═════ SUPPLIED RECORDS ═════
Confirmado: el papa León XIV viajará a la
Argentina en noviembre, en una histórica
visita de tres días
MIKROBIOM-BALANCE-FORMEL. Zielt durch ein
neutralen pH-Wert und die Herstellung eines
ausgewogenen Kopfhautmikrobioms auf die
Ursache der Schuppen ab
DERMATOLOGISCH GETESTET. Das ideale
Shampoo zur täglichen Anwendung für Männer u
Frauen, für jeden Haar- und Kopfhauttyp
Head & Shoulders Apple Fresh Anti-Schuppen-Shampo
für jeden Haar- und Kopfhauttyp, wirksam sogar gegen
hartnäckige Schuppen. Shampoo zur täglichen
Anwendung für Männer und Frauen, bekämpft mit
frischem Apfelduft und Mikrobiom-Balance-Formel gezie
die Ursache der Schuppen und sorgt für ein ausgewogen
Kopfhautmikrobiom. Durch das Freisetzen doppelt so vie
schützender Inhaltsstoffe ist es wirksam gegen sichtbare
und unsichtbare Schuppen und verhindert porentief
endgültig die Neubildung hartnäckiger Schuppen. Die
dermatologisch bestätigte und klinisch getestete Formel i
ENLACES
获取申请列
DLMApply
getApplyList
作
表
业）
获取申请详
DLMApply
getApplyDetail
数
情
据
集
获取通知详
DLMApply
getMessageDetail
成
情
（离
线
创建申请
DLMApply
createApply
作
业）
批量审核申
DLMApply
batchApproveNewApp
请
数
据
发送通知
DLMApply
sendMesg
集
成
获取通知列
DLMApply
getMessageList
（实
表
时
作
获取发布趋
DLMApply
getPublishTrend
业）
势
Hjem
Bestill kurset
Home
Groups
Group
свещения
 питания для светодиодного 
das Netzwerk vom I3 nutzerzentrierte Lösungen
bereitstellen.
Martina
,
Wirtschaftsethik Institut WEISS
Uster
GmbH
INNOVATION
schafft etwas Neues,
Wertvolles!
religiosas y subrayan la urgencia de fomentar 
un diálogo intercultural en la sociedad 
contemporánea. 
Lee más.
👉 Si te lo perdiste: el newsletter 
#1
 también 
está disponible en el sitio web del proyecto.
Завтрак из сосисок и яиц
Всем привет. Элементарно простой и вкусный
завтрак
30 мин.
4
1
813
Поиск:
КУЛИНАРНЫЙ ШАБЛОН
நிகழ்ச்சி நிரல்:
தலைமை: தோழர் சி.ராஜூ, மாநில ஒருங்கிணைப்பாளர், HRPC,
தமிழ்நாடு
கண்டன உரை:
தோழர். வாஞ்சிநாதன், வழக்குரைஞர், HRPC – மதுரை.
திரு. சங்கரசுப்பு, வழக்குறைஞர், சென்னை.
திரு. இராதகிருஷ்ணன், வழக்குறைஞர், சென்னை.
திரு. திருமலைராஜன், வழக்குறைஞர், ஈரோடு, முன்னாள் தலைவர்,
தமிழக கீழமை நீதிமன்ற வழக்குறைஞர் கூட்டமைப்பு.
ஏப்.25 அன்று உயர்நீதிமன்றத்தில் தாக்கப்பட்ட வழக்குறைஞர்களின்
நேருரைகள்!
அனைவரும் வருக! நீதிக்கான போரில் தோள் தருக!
═════
Edit the collection entries from the first line through the line containing "und unsichtbare Schuppen", changing every "Männer" to "Herren". Leave everything else in those lines as it is.

§ **RESULT**:
Confirmado: el papa León XIV viajará a la
Argentina en noviembre, en una histórica
visita de tres días
MIKROBIOM-BALANCE-FORMEL. Zielt durch ein
neutralen pH-Wert und die Herstellung eines
ausgewogenen Kopfhautmikrobioms auf die
Ursache der Schuppen ab
DERMATOLOGISCH GETESTET. Das ideale
Shampoo zur täglichen Anwendung für Herren u
Frauen, für jeden Haar- und Kopfhauttyp
Head & Shoulders Apple Fresh Anti-Schuppen-Shampo
für jeden Haar- und Kopfhauttyp, wirksam sogar gegen
hartnäckige Schuppen. Shampoo zur täglichen
Anwendung für Herren und Frauen, bekämpft mit
frischem Apfelduft und Mikrobiom-Balance-Formel gezie
die Ursache der Schuppen und sorgt für ein ausgewogen
Kopfhautmikrobiom. Durch das Freisetzen doppelt so vie
schützender Inhaltsstoffe ist es wirksam gegen sichtbare
und unsichtbare Schuppen und verhindert porentief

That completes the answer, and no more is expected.